There's no doubt that it's a favourite, perhaps the best-loved oratorio ever written, but should Handel's 'Messiah' be considered a Christmas favourite? Unlike Bach's 'Christmas Oratorio' (written just seven years previously), the origins of 'Messiah' aren't especially seasonal: Handel famously composed it in just three weeks, during August and September 1741, for a benefit performance in Dublin where it was first performed—to an ecstatic reception—on 13th April 1742, in support of local charities. The first English performance—where it was less favourably received—took place the following year, on 23 March 1743, in London's Covent Garden Theatre.

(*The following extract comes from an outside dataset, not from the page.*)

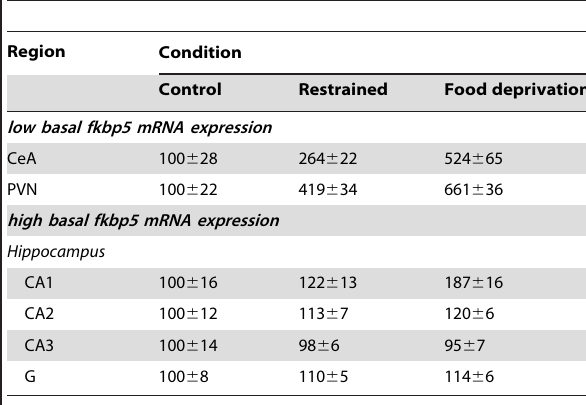
Table 3. Increase in fkbp5 mRNA following different stress paradigms.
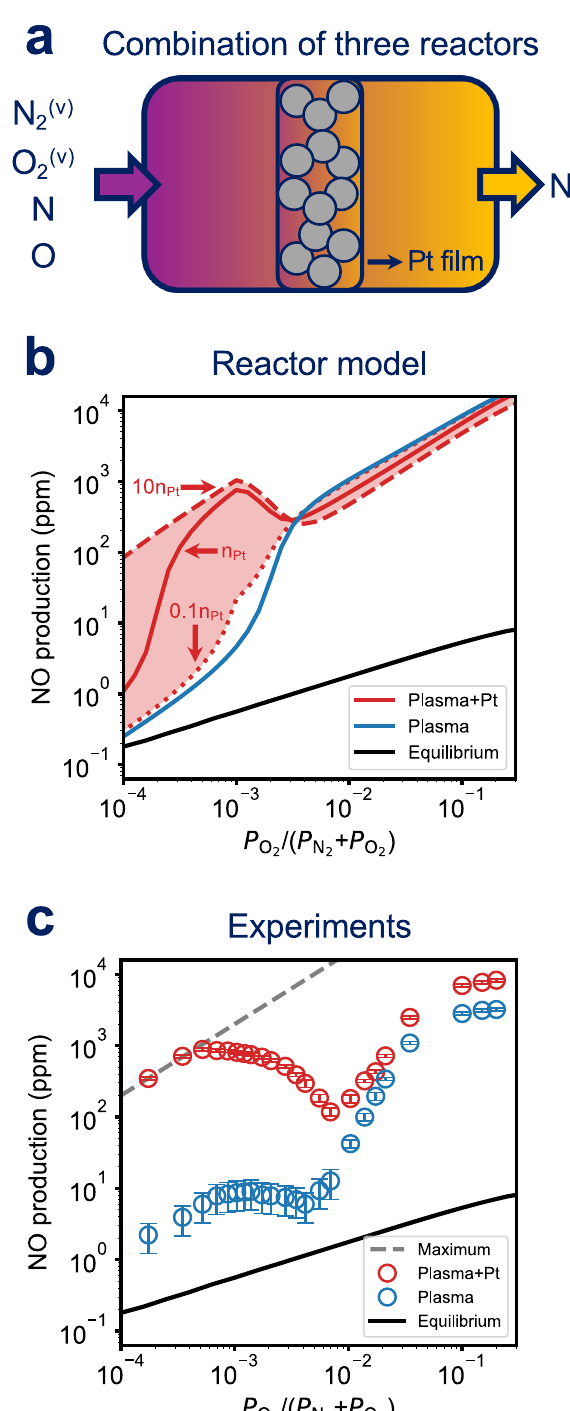
Fig. 6 Composition sensitivity. a Series of three integral reactors to describe the reactor of Fig. 1. b NO production as a function of O 2 pressure in plasma-only and plasma-catalytic reactor series at P N ¼ 2 ´ 10 (cid:3) 3 P N = 6000 K, and bulk temperature 873K. Red solid line represents a Pt T vib active site number of 230nmol and dashed and dotted line represent order- of-magnitude variations in that number. c Observed NO production vs O 2 pressure ratio. Maximum represents all O 2 coverts to NO. Total reactor pressure is 5mbar. The error bars represent the standard deviation of at least three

From 1750, annual benefit performances in aid of London's Foundling Hospital, a tradition which continued after Handel's death, undoubtedly helped establish it as a pillar of the repertoire. But still, there's nothing Christmassy about its early performance history.

So is it a retelling of the Christmas story? Well, yes and no. In 'Handel’s Messiah: A Celebration', the scholar and historian Richard Luckett described the work as providing a commentary on Christ's Nativity, Passion, Resurrection and Ascension. Certainly, most of the texts chosen by Charles Jennens, Handel's librettist, are taken from the Old Testament—spot the extract from St Paul's first letter to the Corinthians which Brahms was to set 120+ years later in his 'German Requiem': 'O death, where is thy sting? O grave, where is thy victory?'—though the scene from St Luke's gospel (setting the only text from the New Testament) provides a glorious and appropriately festive climax to Part 1, with the angelic host appearing to the shepherds.

Most recordings of 'Messiah' choose something other than a representation of the Nativity as their cover art, and mention should be made here of the late Laila Shawa's extraordinary depiction of the Crucifixion which graces the cover of the Hyperion recording by Stephen Layton and Polyphony. This performance was recorded live in December 2008 in St John's, Smith Square in London, something of an annual tradition in itself. But why restrict 'Messiah' to any particular time of the year? A performance as good as this—a strong competitor even in an overcrowded field—positively demands to be heard whatever the season.